Previewing an upcoming exhibition co-organized with The Center for Land-Use Interpretation (CLUI), Nicola Twilley, of Edible Geography, takes us on an abbreviated tour of North America's coldscape, the “vast and immeasurable volume of thermally controlled space” that “is as ubiquitous as it is varied.” Exactly how varied? According to her undoubtedly incomplete list for Cabinet Magazine, these spaces of “distributed artificial winter” include shipping containers, floating fish factories, international seed banks, livestock semen storage, cheese caves, banana-ripening rooms and sushi coffins.

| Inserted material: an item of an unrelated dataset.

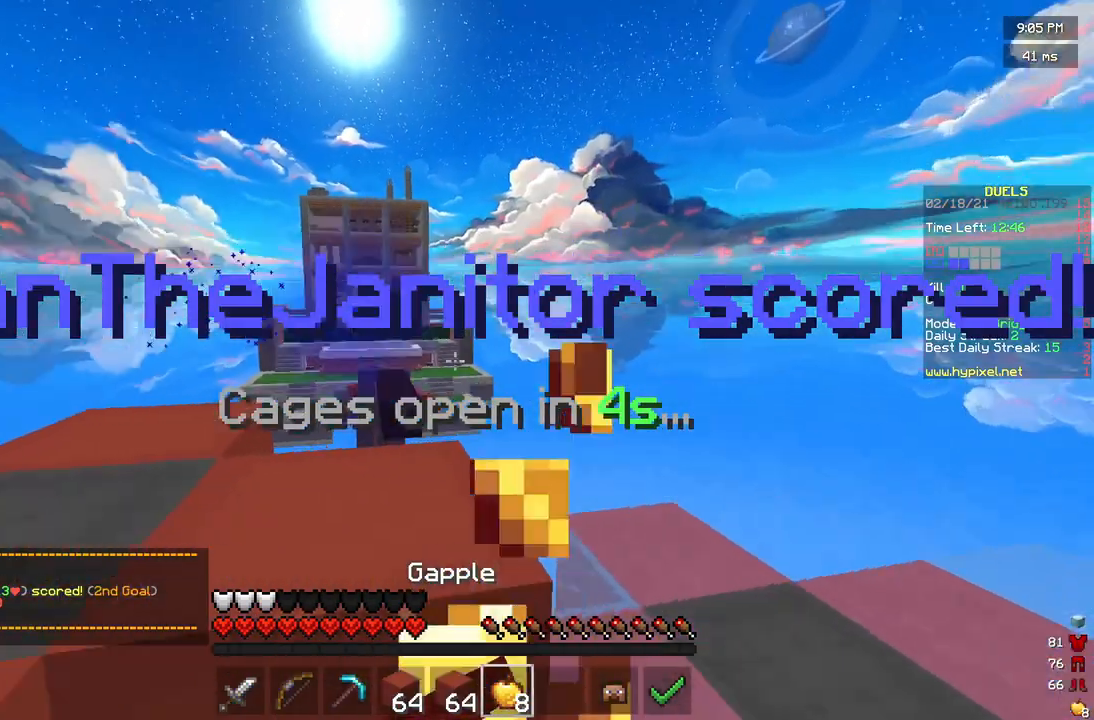
{"keys": ["d", "w"], "mouse": ["left", "right"], "events": []}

These are spaces in which a perpetual winter has distorted or erased seasonality; spaces that are located within an energy-intensive geography of previously unimaginable distance—both mental and physical—between producers and consumers. Artificial refrigeration has reconfigured the contents of our plates and the shape of our cities—it has even contributed to the overthrow of governments, as anyone familiar with the rise and fall of United Fruit can attest. Perhaps most bizarrely, although their variations in form reflect the particular requirements of the perishable product they host, coldspaces have, in turn, redesigned food itself, both in terms of the selective breeding that favors cold-tolerance over taste and the more fundamental transition from food as daily nourishment to food as global commodity.


Information about the CLUI exhibition is, I'm hoping, forthcoming.